The Fox Movie Channel is showing one of Dietrich's smaller performances: that in No Highway in the Sky, tomorrow at noon ET.

The star of the movie is actually James Stewart, playing Theodore Honey, a widowed American aeronautics engineer living and working in the UK with his daughter. He's been working on the design of the Reindeer, a new type of commercial airplane that's gone into service recently, and has come to a frightening conclusion: there's a design flaw that will lead to metal fatigue, and a component failure after a relatively small number of hours of service. His colleagues don't believe him, largely because he's terribly absent-minded and somewhat aloof, too. His suspicion grows, however, when one of the planes breaks up over Newfoundland, and the company sends him across the Atlantic to investigate. Unfortunately for him, though, he's on another Reindeer plane, and one that's perilously close to the amount of service at which it will suffer equipment failure? What's an absent-minded mad scientist to do? Well, one thing Dr. Honey has done is to set up an experiment in the lab, subjecting the plane components to similar stresses as it would suffer in real-world service, although the experiment hasn't had enough time to run its course before Honey has to board the flight to Canada, and it might just fail anyway.

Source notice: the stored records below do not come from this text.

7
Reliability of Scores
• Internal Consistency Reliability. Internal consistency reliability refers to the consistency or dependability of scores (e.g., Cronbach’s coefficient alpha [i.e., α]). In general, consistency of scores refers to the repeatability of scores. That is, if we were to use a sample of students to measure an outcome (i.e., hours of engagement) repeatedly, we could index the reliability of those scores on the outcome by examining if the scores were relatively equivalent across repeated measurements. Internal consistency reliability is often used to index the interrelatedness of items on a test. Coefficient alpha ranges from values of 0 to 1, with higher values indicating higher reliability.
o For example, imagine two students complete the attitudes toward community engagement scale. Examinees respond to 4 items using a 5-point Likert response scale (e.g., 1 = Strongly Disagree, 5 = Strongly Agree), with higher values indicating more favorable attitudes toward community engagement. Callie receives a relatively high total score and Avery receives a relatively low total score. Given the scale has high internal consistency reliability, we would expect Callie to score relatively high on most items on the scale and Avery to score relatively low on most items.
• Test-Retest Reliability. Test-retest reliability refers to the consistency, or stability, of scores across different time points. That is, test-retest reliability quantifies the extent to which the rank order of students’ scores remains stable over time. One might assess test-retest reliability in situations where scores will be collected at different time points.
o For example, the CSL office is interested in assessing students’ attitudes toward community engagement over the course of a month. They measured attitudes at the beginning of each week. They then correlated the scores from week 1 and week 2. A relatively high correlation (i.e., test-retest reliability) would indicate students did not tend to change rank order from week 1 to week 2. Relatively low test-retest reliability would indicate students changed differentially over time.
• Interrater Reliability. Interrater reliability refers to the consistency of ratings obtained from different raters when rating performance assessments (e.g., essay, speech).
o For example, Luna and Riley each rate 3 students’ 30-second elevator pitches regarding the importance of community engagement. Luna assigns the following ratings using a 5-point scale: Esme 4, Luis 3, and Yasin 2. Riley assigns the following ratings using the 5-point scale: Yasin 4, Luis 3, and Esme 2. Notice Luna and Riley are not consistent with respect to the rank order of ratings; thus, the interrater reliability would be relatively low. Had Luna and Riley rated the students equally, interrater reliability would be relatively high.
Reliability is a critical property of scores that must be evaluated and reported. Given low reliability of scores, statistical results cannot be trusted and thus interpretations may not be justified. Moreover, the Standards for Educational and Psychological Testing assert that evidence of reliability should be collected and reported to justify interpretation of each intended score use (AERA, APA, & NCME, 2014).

This is James Stewart's film all the way, and he does a fine job. His Dr. Honey is the sort of character that Stewart excelled at playing after his service in World War II: it's a darker character, with an uncomfortable side to him, and not entirely likable despite the fact we know he's the hero and presumably going to be right in the end. It's a much more real person than appeared in a lot of Hollywood movies, but one right up Stewart's alley. As for Marlene Dietrich, she plays one of the passengers on the flight who's seated next to Stewart. The good engineer spends as much time as he can on the flight trying to explain to her that everybody's in mortal danger, and for fairly obvious reasons, she doesn't particularly believe it, although as the flight wears on, she does grow more sympathetic to Dr. Honey's plight. Also appearing is Glynis Johns, playing a stewaress on the flight. Both actresses do a fine job, although it's only in support of Stewart's character.

No Highway in the Sky is an interesting if not perfect movie, and one that somewhat surprisingly hasn't made its way to DVD, so you'll have to catch the Fox Movie Channel's showing.